Serengeti Tanzania's Great Wildebeest Migration |
According to the United Nation’s
World Tourism Organisation, in 2013, there were 1.087 billion
international tourist arrivals worldwide, with a growth of 5.0% as
compared to 1.03 billion in 2012. The top five international tourism
destinations were: France, United States, Spain, China, and Italy.
During the same period, there were over 55.7 million international
tourist arrivals to Africa, an increase of 5.4% over 2012. And the top
the top ten African destinations were: Morocco, South Africa, Tunisia,
Algeria, Mozambique, Zimbabwe, Kenya, Uganda, Swaziland and Tanzania. In
fact, international tourism receipts grew to US$1.07 trillion (€837
billion) in 2012, corresponding to an increase in real terms of 4.0%
from 2011.
Travel & Tourism is no doubt one of
the world’s largest industries.
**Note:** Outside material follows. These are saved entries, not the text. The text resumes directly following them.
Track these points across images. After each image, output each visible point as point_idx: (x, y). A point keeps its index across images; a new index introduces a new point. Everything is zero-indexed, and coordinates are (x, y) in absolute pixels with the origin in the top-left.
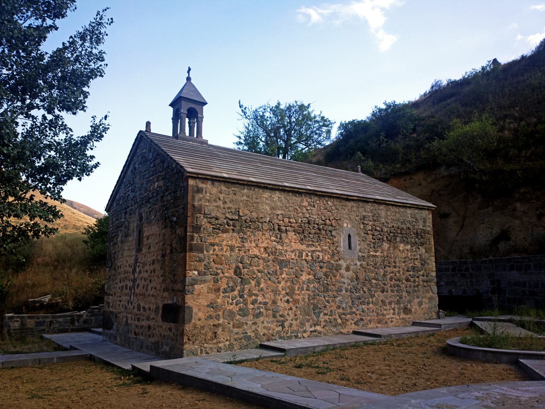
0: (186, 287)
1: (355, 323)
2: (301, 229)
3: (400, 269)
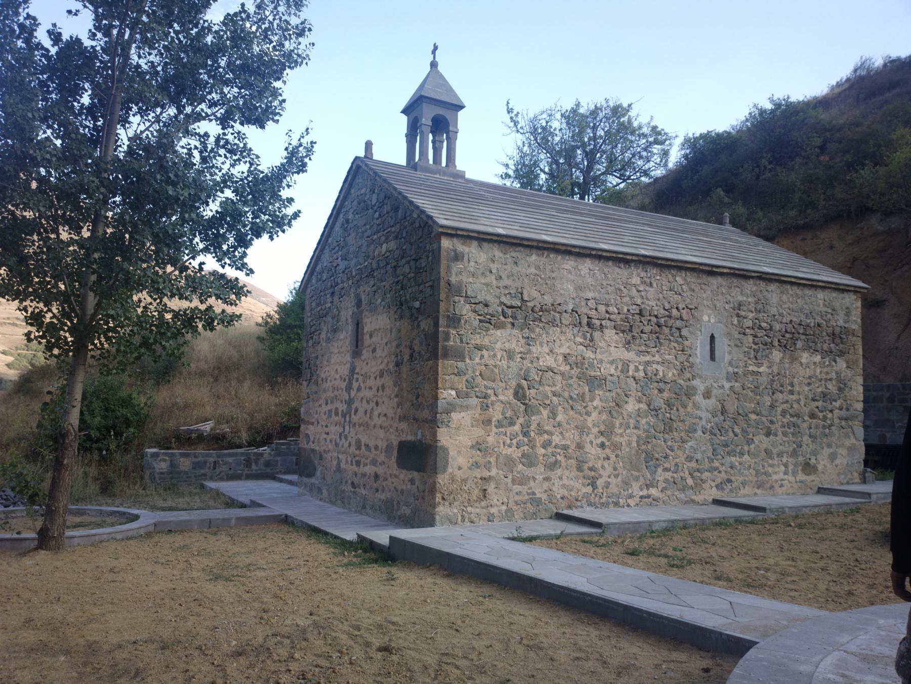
0: (438, 415)
1: (717, 486)
2: (628, 324)
3: (801, 397)
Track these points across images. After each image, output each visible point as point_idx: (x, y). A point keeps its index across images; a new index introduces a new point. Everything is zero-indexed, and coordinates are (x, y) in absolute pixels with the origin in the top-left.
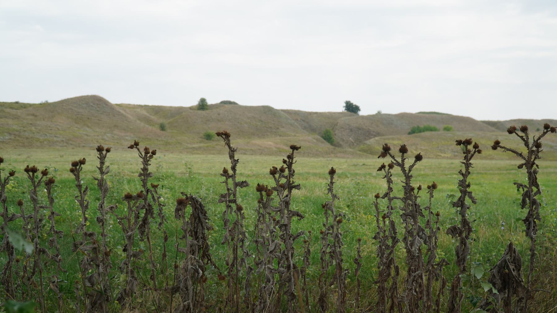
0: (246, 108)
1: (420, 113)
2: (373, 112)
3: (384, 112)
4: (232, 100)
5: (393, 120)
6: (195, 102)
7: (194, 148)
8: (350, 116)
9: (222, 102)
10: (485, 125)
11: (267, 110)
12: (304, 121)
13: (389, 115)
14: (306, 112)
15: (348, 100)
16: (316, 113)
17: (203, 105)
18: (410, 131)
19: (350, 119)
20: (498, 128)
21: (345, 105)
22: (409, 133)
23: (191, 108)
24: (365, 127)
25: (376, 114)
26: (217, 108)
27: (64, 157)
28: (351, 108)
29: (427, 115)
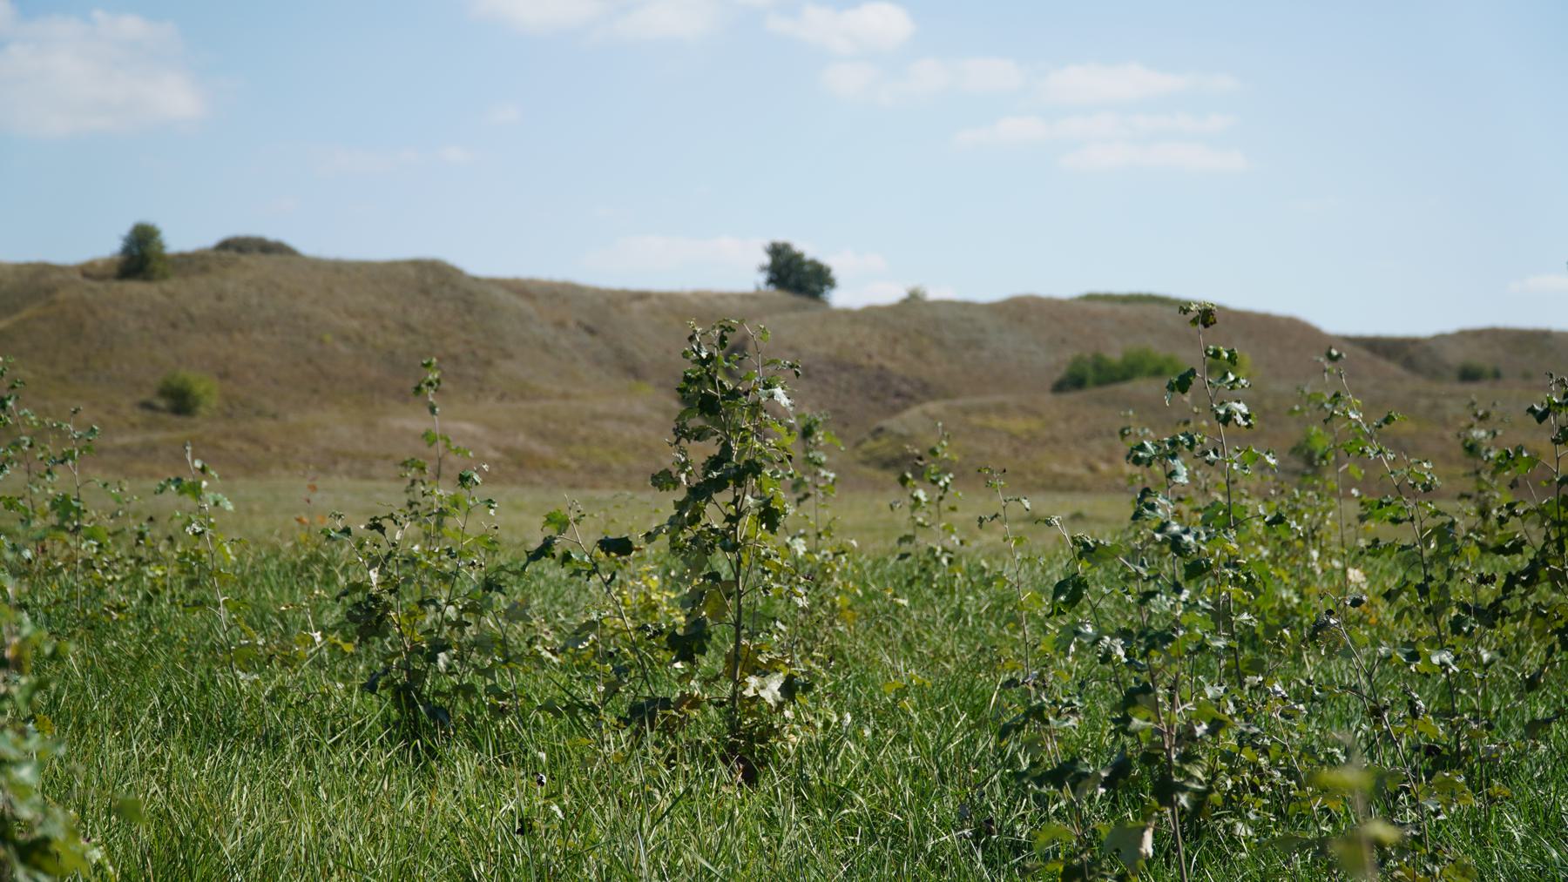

The sector which was identified by the
Chief Olusegun Obasanjo’s regime in 2005 as one of the six priority
areas for development still remains insignificant in terms of
contribution to Gross Domestic Product (GDP). The 2013 report of the
World Economic Forum (WEF), ranked Nigeria ranked 127th in the world and
22nd in the sub-Sahara Africa region. This position though a slight
improvement since the last assessment, several issues continue to
withhold the sector from unleashing its potentials.
According to the WEF report, the
country’s safety and security is among the poorest in the world (136th),
as are health and hygiene levels (133th). Infrastructure require
significant upgrading, especially ground transport (119th) and tourism
infrastructure (103rd). Additionally, policy rules and regulation are
not sufficiently supportive of the development of the sector, with
insufficiently protected property rights (116th), significant costs and
time needed to start a business, and extensive visa requirements
(126th). Moreover, Nigeria suffers from a lack of price competitiveness,
particularly by regional standards, with very high ticket taxes and
charges and hotel prices. And, the T&T sector is not seen a high
priority for the country (133th), which may make efforts across these
many areas all the more difficult. The shameful aspect of this
performance is that several African countries with less resource
compared to Nigeria were ranked far well.
There is no doubt that Nigeria has
important natural resources that could be leveraged to develop its
tourism industry, the products requires development and packaging. The
current marketing of Nigeria is inadequate; the tourism sector lacks
reliable statistics and market information; current marketing activities
are under-funded, inadequate and ineffective; and the tourist products
are not organized or packaged for the market place. Furthermore,
Nigeria’s tourist attractions are unknown to the international travel
trade and the image of Nigeria abroad is still very negative and is not
being adequately addressed.
Singapore, Hong Kong, and New Zealand
retain the top three ranks in the policy rules and regulations pillar,
because these countries have the most conducive overarching policy
environments for the development of the tourism sector which Nigeria can
emulate.
There is a need for the Federal Ministry
for Culture and Tourism to be strengthened so that it will be able to
perform its role in securing the necessary investment, target setting
and monitoring. Also, domestic tourist operators should focus more on
innovating tourist products and enhancing services quality, as well as
making their products and services known abroad. In addition, if Nigeria
really desires to make tourism one of the priority sectors for
transformation of the Nigerian economy, greater efforts will have be
made to improve infrastructure, regulatory framework and public services
in order to foster local tourism industry.